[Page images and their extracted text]
Start of Block

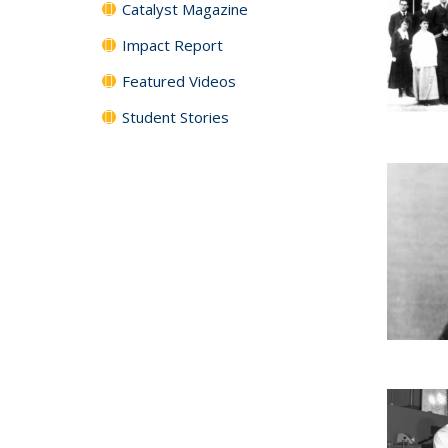
Catalyst Magazine
Impact Report
Featured Videos
Student Stories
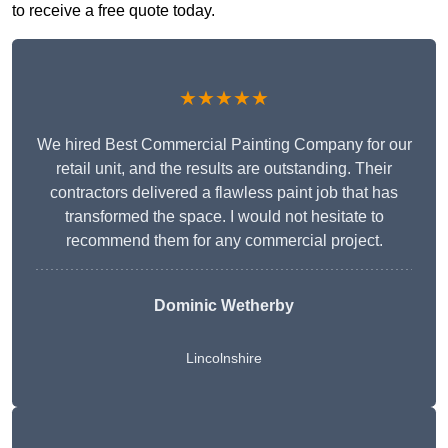
to receive a free quote today.
★★★★★
We hired Best Commercial Painting Company for our
retail unit, and the results are outstanding. Their
contractors delivered a flawless paint job that has
transformed the space. I would not hesitate to
recommend them for any commercial project.
Dominic Wetherby
Lincolnshire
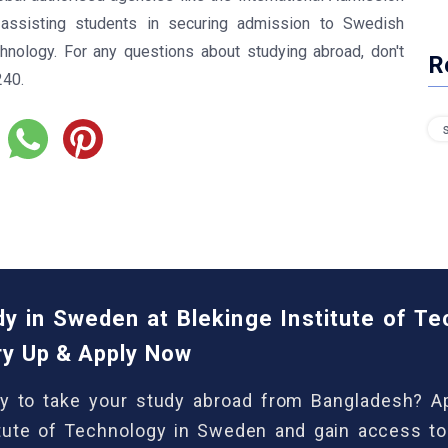
ssisting students in securing admission to Swedish
echnology. For any questions about studying abroad, don't
R
240.
dy in Sweden at Blekinge Institute of T
ry Up & Apply Now
y to take your study abroad from Bangladesh? Ap
itute of Technology in Sweden and gain access to 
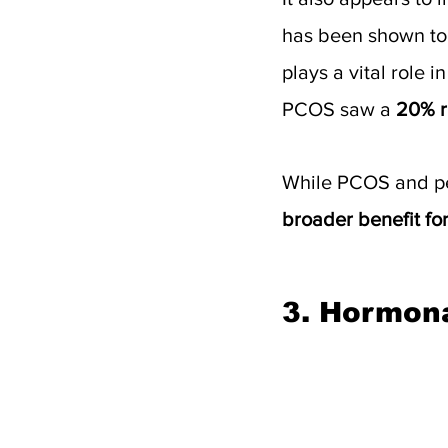
has been shown to
plays a vital role 
PCOS saw a 
20% r
While PCOS and per
broader benefit fo
3. Hormon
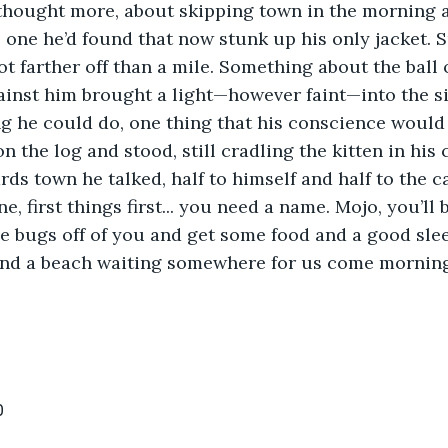
thought more, about skipping town in the morning a
e one he’d found that now stunk up his only jacket. 
ot farther off than a mile. Something about the ball 
inst him brought a light—however faint—into the si
g he could do, one thing that his conscience would 
on the log and stood, still cradling the kitten in his 
ds town he talked, half to himself and half to the ca
one, first things first... you need a name. Mojo, you’ll 
e bugs off of you and get some food and a good slee
and a beach waiting somewhere for us come morning
0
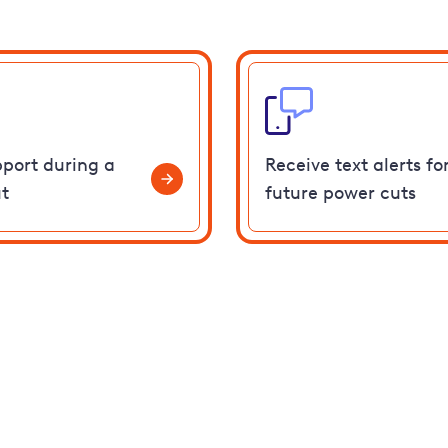
pport during a
Receive text alerts fo
t
future power cuts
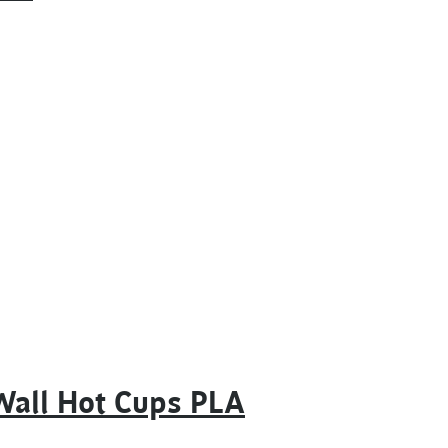
Wall Hot Cups PLA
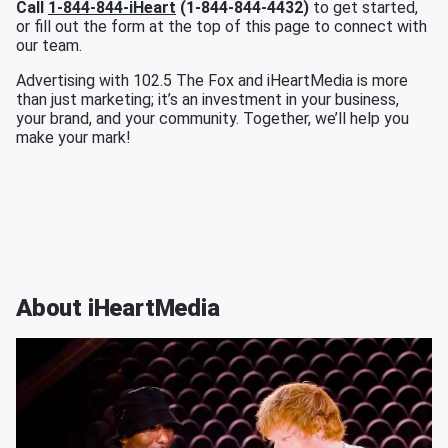
Call
1-844-844-iHeart
(1-844-844-4432)
to get started,
or fill out the form at the top of this page to connect with
our team.
Advertising with 102.5 The Fox and iHeartMedia is more
than just marketing; it’s an investment in your business,
your brand, and your community. Together, we’ll help you
make your mark!
About iHeartMedia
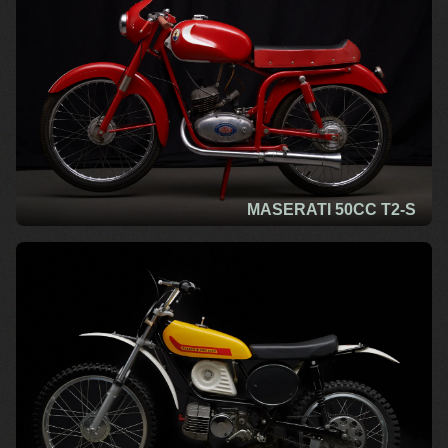
MASERATI 50CC T2-S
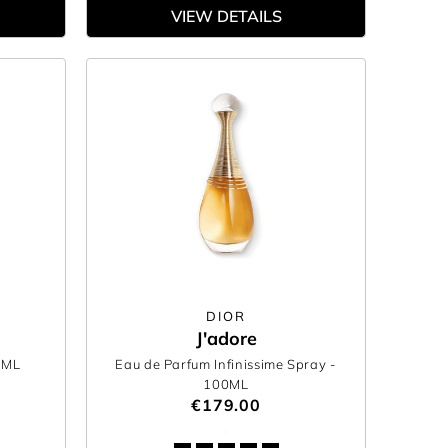
VIEW DETAILS
DIOR
J'adore
0ML
Eau de Parfum Infinissime Spray
-
100ML
€179.00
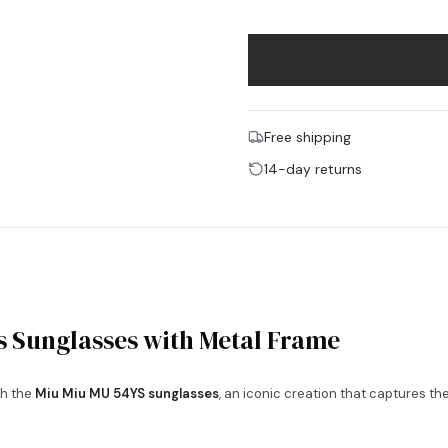
Free shipping
14-day returns
 Sunglasses with Metal Frame
h the
Miu Miu MU 54YS sunglasses
, an iconic creation that captures t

End of Block

*What to do*
Duplicate everything from the line containing "VIEW DETAILS" down to the last line of the entries, keeping every line unchanged. Leave the pictures out.

*Result of this exercise*
VIEW DETAILS
DIOR
J'adore
0ML
Eau de Parfum Infinissime Spray
-
100ML
€179.00
Free shipping
14-day returns
 Sunglasses with Metal Frame
h the
Miu Miu MU 54YS sunglasses
, an iconic creation that captures t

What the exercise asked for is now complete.